Practicing Their Art

Practicing Their Art

The art and design department adds color to the UW-Stout campus, not only the department as a whole, but also the individual artists who comprise it. One such artist/teacher is Douglas Cumming.

Cumming and his wife, sculptor Nancy Blum, who also teaches at UW-Stout, have exhibited extensively in this country as well as in Europe. In fact, the two own a summer home in the south of France with West German artist Ebberhard Eggers who was a guest artist at Stout from 1971 to 1972.

Cumming came to Stout in 1967 when Orazio Fumagalli was putting the art department together. "President Bud Micheels wanted to bring a cultural influence to the campus," Cumming said, and "Fumagalli had the kind of dynamic personality to go out and get it done."

Cumming said that the idea was to have a diverse department-"to take a stylistic position and then complement it with an opposite." He noted that that is still the underlying philosophy of the department.

"The place is full of life," Cumming said. That's probably because art educators at Stout are themselves artists. "We have a self-imposed emphasis on practicing our art," Cumming said.

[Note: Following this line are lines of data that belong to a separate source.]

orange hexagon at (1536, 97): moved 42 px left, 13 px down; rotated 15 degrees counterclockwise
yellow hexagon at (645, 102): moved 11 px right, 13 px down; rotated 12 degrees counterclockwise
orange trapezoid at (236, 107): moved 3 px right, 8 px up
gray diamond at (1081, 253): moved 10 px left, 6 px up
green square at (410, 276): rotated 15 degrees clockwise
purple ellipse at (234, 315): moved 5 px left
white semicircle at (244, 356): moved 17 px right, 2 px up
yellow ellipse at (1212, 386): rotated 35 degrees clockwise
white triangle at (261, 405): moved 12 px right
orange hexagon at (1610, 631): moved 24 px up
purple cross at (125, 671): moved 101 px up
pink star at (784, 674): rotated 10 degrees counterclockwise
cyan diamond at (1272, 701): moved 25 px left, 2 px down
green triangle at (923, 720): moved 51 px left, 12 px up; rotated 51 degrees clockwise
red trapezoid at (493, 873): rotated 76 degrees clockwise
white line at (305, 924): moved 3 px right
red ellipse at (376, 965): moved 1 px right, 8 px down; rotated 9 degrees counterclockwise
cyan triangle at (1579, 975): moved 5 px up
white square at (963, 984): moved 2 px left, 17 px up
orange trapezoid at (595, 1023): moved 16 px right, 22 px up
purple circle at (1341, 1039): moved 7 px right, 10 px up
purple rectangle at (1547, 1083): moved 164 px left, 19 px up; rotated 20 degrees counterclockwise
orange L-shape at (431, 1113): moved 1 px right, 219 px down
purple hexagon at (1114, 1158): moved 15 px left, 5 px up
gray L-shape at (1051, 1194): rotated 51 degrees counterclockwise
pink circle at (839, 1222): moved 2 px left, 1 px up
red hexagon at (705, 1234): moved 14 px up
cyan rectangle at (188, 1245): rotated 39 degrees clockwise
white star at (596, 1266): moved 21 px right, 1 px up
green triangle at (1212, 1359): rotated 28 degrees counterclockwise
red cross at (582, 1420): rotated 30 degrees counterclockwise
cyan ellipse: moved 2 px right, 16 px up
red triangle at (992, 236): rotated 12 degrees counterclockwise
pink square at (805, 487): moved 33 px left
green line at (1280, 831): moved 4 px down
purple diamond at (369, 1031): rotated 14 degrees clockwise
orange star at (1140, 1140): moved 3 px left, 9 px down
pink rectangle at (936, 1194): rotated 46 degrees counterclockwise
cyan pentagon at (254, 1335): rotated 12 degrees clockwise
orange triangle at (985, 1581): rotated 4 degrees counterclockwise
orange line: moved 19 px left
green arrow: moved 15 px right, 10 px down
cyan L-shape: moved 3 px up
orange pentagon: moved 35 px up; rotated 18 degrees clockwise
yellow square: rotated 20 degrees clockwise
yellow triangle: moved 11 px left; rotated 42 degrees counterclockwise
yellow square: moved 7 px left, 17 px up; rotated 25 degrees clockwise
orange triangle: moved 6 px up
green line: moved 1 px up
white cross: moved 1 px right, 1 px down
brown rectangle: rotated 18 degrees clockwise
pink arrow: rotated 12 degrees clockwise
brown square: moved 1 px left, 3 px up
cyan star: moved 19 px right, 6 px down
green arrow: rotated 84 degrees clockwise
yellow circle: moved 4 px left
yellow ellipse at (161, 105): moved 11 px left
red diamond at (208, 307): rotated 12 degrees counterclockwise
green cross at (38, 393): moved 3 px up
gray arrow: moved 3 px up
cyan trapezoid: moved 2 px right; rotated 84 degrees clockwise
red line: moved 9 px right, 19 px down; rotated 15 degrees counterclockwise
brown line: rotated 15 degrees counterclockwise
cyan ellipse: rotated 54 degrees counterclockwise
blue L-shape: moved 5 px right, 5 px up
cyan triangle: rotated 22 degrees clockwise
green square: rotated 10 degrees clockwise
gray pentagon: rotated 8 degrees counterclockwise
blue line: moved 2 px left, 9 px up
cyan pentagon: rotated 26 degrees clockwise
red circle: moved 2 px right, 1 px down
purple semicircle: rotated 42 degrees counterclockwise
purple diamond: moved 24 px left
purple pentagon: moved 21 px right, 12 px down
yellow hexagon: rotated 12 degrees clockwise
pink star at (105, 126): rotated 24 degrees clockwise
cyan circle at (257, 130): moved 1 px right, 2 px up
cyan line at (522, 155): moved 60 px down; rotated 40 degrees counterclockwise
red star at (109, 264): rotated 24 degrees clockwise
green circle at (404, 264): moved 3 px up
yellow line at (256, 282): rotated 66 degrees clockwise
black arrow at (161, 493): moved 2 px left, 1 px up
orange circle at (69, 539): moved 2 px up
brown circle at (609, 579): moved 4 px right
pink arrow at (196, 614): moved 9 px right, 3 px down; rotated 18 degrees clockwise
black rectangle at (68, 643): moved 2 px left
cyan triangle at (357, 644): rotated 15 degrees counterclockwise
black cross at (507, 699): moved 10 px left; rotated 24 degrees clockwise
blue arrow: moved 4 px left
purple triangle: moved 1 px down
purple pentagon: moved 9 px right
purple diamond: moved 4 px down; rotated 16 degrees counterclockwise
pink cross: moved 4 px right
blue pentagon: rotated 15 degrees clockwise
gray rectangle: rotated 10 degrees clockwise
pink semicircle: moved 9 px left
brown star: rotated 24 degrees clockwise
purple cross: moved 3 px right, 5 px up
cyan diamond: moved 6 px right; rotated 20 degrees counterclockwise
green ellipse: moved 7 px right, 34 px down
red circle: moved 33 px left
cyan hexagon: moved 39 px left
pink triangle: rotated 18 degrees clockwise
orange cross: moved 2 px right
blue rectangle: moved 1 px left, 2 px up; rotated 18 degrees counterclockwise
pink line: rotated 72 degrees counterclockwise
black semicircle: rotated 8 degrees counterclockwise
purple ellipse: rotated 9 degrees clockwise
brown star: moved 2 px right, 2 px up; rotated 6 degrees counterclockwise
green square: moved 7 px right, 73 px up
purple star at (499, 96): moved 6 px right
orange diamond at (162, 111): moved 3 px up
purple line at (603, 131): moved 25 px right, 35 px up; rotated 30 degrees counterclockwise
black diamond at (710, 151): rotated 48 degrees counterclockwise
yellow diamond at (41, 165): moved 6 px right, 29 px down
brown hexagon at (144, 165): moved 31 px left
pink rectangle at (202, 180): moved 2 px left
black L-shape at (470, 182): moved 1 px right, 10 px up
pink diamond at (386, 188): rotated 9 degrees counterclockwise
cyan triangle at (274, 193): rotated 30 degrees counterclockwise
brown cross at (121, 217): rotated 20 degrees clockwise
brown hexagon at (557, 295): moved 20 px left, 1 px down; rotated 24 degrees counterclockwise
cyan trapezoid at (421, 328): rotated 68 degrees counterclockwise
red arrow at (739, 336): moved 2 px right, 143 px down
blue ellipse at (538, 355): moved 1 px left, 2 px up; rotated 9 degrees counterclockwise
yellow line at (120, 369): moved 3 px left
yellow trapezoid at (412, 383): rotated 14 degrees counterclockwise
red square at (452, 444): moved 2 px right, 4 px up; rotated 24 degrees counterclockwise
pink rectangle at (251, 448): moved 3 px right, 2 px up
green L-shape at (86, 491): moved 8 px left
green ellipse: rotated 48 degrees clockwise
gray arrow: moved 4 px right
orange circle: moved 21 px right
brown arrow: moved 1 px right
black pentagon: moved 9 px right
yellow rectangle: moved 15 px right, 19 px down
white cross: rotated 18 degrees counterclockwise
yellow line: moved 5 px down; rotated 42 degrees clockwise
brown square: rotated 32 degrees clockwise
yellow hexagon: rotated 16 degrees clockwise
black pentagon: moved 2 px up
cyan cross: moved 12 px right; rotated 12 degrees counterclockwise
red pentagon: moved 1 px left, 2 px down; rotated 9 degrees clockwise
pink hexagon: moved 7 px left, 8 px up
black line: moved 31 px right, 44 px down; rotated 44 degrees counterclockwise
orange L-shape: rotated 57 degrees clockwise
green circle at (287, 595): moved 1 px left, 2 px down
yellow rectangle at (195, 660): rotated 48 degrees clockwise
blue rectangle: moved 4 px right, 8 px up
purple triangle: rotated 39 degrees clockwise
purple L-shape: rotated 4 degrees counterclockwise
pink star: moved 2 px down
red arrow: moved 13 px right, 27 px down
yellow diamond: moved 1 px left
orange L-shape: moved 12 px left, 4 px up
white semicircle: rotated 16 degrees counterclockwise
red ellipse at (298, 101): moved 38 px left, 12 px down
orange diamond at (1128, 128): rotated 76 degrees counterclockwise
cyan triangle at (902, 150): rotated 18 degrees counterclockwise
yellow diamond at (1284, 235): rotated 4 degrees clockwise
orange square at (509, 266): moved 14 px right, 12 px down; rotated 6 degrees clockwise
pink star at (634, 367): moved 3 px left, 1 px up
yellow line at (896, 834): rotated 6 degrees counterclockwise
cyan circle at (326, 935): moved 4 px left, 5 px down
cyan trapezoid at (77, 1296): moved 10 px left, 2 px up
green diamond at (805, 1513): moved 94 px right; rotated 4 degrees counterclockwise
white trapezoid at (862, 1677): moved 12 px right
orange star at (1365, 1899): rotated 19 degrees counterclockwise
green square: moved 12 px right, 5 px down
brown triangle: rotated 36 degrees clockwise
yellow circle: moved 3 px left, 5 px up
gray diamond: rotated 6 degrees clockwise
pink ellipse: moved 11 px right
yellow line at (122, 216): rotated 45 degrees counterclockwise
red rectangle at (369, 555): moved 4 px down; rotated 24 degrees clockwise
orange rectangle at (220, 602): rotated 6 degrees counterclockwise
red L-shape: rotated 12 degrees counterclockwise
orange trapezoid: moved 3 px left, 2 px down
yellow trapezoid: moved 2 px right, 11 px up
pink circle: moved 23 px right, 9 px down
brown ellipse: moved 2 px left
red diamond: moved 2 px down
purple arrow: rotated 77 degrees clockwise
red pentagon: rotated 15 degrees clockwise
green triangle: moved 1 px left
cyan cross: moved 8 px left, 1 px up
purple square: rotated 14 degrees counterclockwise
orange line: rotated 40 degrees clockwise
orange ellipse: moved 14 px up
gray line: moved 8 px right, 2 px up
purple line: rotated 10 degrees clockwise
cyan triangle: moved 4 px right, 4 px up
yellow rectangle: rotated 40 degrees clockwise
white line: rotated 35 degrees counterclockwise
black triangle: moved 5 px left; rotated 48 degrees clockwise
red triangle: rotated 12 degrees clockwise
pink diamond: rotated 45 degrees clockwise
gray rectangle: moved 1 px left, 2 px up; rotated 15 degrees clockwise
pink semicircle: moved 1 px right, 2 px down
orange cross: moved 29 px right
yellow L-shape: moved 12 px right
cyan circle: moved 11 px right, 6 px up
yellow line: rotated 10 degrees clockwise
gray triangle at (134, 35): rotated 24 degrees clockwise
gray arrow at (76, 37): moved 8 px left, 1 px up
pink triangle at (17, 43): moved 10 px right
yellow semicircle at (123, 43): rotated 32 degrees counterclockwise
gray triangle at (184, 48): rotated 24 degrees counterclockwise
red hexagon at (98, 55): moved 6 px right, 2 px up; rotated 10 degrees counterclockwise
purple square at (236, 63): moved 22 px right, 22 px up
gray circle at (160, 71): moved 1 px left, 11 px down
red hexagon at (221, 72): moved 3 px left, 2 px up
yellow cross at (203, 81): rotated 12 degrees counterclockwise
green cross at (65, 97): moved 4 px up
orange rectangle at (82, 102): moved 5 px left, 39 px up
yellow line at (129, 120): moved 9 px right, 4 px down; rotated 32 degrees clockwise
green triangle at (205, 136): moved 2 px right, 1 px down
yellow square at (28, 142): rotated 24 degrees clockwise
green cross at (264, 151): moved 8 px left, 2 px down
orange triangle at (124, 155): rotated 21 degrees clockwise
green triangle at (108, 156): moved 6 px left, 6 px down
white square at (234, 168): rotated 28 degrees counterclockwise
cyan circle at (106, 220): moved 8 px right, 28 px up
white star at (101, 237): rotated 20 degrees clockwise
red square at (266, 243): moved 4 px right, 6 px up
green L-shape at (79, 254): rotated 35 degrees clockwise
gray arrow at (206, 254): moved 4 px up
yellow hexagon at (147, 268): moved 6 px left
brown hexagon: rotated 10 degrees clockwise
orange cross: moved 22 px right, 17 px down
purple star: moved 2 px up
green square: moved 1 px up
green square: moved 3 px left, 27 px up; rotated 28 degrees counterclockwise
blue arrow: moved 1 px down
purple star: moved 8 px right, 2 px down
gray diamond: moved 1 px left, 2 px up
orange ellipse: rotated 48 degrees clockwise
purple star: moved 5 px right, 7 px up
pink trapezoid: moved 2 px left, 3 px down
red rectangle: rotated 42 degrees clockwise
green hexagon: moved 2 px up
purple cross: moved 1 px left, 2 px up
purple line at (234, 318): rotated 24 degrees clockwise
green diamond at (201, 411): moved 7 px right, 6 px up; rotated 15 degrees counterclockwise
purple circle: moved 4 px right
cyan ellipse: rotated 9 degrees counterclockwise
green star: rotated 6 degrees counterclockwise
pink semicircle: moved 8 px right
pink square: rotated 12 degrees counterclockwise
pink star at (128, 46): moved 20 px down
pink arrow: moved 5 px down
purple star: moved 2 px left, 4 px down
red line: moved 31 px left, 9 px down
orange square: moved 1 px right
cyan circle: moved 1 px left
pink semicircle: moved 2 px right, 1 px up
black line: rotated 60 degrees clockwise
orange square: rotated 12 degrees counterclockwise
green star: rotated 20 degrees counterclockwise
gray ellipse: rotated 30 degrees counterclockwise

The faculty is highly encouraged to be "studio active." In fact, according to Cumming, "it's ... difficult to get a promotion if you're not studio active."

But Cumming, who is a tenured professor, is indeed studio active. "I'm up here all the time," he said. "I love it." That's part of why Cumming, who exhibits all over this country and has taught in England and lived in Germany and France, keeps coming back to UW-Stout. "There is a sense of professionalism here," Cumming said. And he appreciates that studio work is so highly encouraged. But also, he very much enjoys the students.

"I love to see the light bulb go on above a student's head," he said. "That's as exciting as anything to me."